New surge in tensions
These declarations come after a new sequence of clashes between the two countries. Iran announced that it had targeted several American bases in the Gulf in retaliation for strikes carried out by Washington against Iranian objectives located along the Strait of Hormuz. These operations follow the destruction of an American helicopter attributed to Tehran. This resumption of hostilities constitutes a new blow for the negotiations initiated between the two capitals. Again on Tuesday, Donald Trump assured that he was close to a “very, very good agreement” likely to put an end to the conflict that has been open since February 28, citing a time limit of “two to three days” to reach a compromise.
Despite the rise in prices, oil prices remain far from the peaks reached at the start of the conflict. Analysts emphasize that investors remain relatively confident about the market’s ability to absorb the current disruptions.
“There is currently a lack of anxiety in the oil market, even if a peace agreement is unlikely in the current scenario,” observes Kathleen Brooks, analyst at XTB.

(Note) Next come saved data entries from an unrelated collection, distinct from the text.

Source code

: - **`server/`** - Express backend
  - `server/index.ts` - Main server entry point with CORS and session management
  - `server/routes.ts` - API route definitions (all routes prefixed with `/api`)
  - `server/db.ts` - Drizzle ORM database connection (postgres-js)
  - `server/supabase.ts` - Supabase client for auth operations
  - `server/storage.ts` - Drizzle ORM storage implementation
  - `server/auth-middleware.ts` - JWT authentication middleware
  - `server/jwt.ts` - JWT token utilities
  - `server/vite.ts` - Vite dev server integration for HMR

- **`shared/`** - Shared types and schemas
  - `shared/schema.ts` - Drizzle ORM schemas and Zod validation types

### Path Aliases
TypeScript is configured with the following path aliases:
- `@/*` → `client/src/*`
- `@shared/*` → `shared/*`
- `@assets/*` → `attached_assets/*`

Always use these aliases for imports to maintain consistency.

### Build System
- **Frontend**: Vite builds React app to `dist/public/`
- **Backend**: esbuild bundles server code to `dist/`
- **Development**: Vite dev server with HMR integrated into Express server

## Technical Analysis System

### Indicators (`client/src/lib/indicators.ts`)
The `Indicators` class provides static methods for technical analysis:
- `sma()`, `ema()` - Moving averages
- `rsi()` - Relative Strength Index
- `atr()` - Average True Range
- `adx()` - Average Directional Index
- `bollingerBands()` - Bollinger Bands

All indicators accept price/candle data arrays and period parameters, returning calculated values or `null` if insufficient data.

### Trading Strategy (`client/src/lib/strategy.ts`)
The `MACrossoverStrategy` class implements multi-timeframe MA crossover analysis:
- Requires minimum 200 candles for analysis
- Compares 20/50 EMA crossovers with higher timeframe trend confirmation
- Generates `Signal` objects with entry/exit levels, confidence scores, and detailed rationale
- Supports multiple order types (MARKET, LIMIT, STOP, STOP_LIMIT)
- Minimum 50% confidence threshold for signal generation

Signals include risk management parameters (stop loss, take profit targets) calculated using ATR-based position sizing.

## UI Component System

According to Tamas Varga, analyst at PVM, the majority of operators consider that “global oil supply will not fall into an unmanageable deficit in relation to demand”. A report published Tuesday by the American Energy Information Agency (EIA) confirms that global oil stocks are currently playing a shock absorber role. To meet demand, the market is drawing more and more from its strategic reserves in order to compensate for the fall in production linked to the virtual paralysis of the Strait of Hormuz.
Confident markets
The IEA estimates that production disruptions have already reduced global supply by 11.3 million barrels per day in May. This decline is expected to become even more pronounced during the second quarter of 2026, as storage capacities, particularly in Iran, reach their limits. For the moment, the markets nevertheless continue to factor in the hypothesis of an agreement between Washington and Tehran as well as a relatively rapid reopening of the Strait of Hormuz, the main crossing point for world oil.

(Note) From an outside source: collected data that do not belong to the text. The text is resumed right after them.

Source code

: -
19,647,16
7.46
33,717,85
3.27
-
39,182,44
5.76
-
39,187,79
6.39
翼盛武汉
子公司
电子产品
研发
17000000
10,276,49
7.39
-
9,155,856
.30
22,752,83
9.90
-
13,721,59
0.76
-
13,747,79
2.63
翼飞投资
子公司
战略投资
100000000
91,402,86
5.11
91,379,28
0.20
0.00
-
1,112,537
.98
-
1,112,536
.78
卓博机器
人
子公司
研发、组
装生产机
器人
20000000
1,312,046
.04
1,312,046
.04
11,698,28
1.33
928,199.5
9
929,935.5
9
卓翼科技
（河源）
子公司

“The market is currently pricing in an agreement between Washington and Tehran and a fairly rapid reopening of the strait,” underlines Arne Lohmann Rasmussen, analyst at Global Risk Management.
This anticipation today constitutes the main factor in moderating prices. But in the absence of a rapid resolution to the conflict, the situation could quickly evolve. As global stocks become depleted, supply tensions could then cause a new surge in crude oil prices.